China’s economy again contracted in May, with manufacturing and services reports also showing activity remained in a contractionary phase, though the slump was not as deep or as nasty as what we saw in April when they fell to two-year lows.
The official manufacturing activity index from the National Bureau of Statistics (NBS) rose to 49.6 in May, from 47.4 in April.
And the NBS non-manufacturing survey – which measures business sentiment in the services and construction sectors – rose to 47.8 from the low 41.9 in April.
The official composite PMI, which includes both manufacturing and services activity, rose from 42.7 in April to 48.4 in May.
Although bouncing from their more than two-year lows in April, the surveys clearly show that activity remains in a contractionary phase, although economists expect the staged re-opening of Shanghai, which expanded from today, will see both reading back in expansion in June.
Activity in Beijing is also improving as the clampdowns are eased, but the capital’s timetable remains well behind Shanghai.
Reuters reported on Tuesday that Tesla’s big factory in Shanghai is moving back its lockdown capacity to 70%, which markets in Asia took as positive news yesterday.
The reports said Tesla added a second shift of workers in the middle of last week and is expected to increase output further this week.
The latest figure for manufacturing marked the third straight month of contraction in factory activity, with output (49.7 vs 44.4 in April), new orders (48.2 vs 42.6), and new export orders (46.2 vs 41.6) all falling at slower rates. Better (but still negative) figures were reported for price pressures – input costs rose the least in four months (55.8 vs 64.2) while output charges fell for first time since January (49.5 vs 54.4).
Non-manufacturing activity was hit again by the impact (lessened compared with April) of the Covid lockdowns in Shanghai and Beijing, with activity improving elsewhere.
“The official PMIs add to broader evidence that activity has started to rebound as containment measures were rolled back. That said, the recovery is likely to remain tepid amid weak external demand and labour market strains,” said Sheana Yue, China economist at Capital Economics.
“The PMIs probably understate the scale of recovery this month given that the surveys mostly took place prior to when most restrictions in Shanghai were relaxed. High-frequency data suggest that service sector activity has improved since then. We suspect that the hard data due over the coming weeks will reveal a stronger recovery,” she added.

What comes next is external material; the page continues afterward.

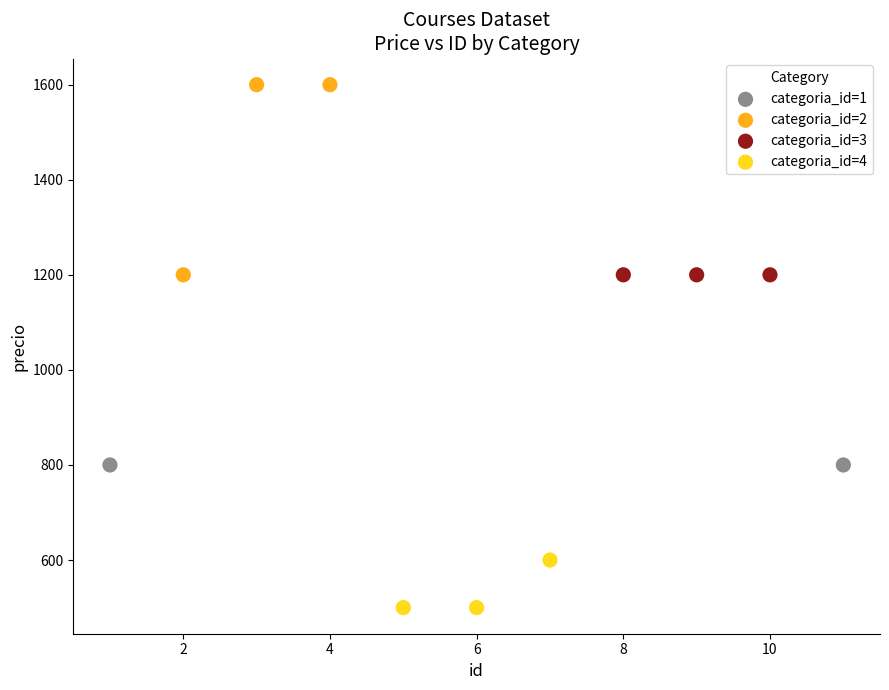

Which series reaches the maximum Y coordinate?

categoria_id=2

Hours after these weak surveys of activity across the economy were announced, China revealed a swag of policy changes designed to stimulate the economy and try revive demand and production.
China’s State Council or cabinet released a package of 33 measures covering fiscal, financial, investment and industrial policies on Tuesday to get the pandemic-shattered economy stabilised and then growing as quickly as possible.

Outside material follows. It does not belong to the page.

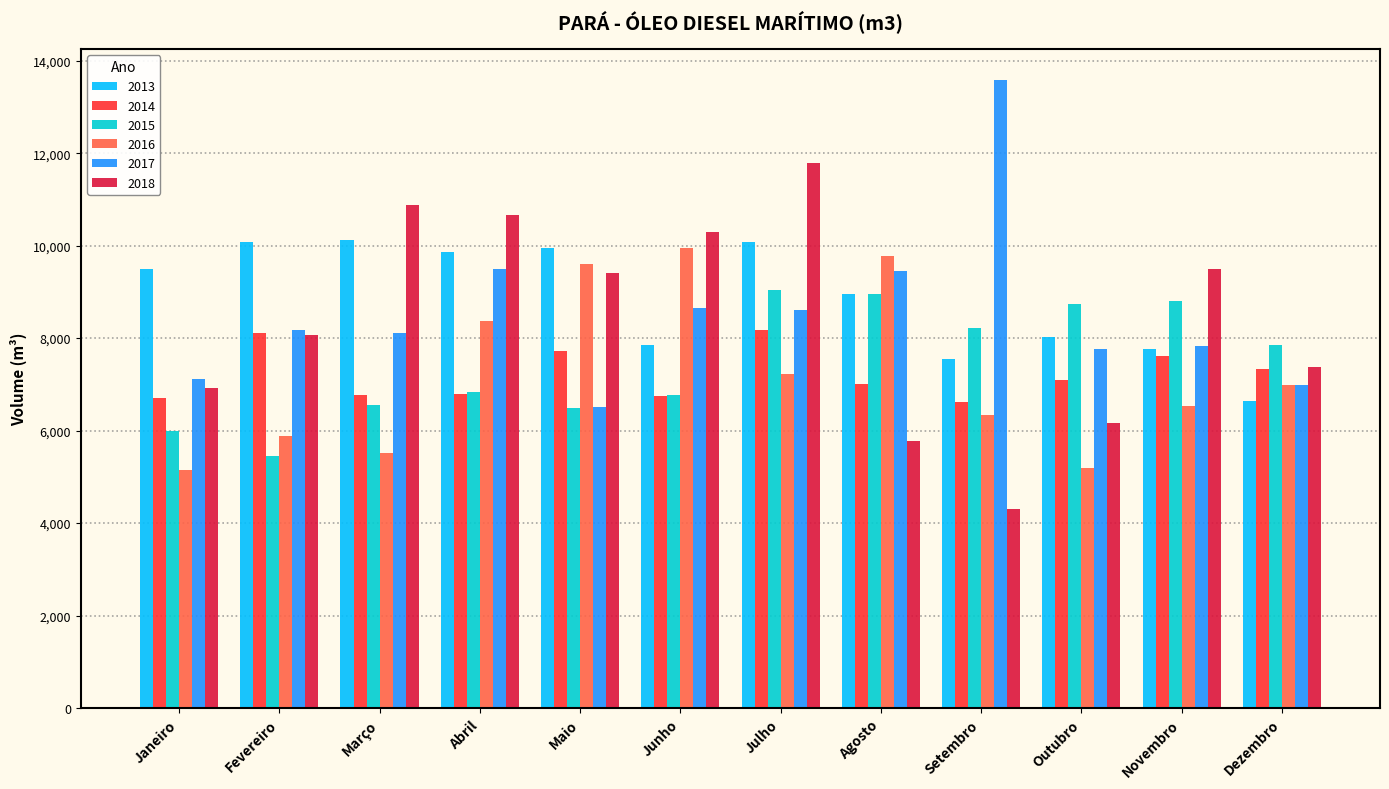

Read the 2016 value at Julho.

7232.7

The stimulus ideas were hinted at a week ago by the State Council but this time they are firmer and carry more detail.
China will look to expand private investment, accelerate infrastructure construction and stimulate purchases of cars and home appliances to stabilise investments, according to the measures.
In terms of monetary and financial policies, China will boost financing efficiency via capital markets, by supporting domestic firms to list in Hong Kong (now seemingly, the official offshore market), and promote offshore listings by qualified platform companies.
The State Council also vowed to further reduce real borrowing costs, and strengthen financial support for infrastructure and major projects.
To enhance fiscal support to the economy, China will accelerate local government special bond issuance and cash support for firms that hire college graduates.
The chief aim is to try and steady and then drive investment and consumption higher – to do so, the government told local governments across the country not to expand curbs on auto purchases and said those which already have curbs in place should gradually increase their quotas on car ownership.
Shanghai immediately did that with a proposal to expand the number of licences given to own new cars this year, as well as a host of other changes to tax, fees and charges, investment and ownership of assets.
The Ministry of Finance also said on Tuesday that it would halve the purchase tax for small-engined cars – a move that will see a sharp rise in car production sales in the next month to so, especially New Energy Vehicles (plug EVs and hybrids).
After two years of abusing and cracking down on big tech companies, especially the likes of Tencent and Alibaba, as well as ride share and education businesses, China now wants them to play a major role in stabilising jobs.
So-called platform companies (like Tencent or Alibaba) will be encouraged to make breakthroughs in areas including cloud computing, artificial intelligence and blockchain technologies.
There will be tax credit rebates to more sectors and plans to allow firms in industries hit hard by COVID-19 curbs to defer social security payments, the State Council said.
Other measures include policies to ensure energy and food security, and stabilise supply chains.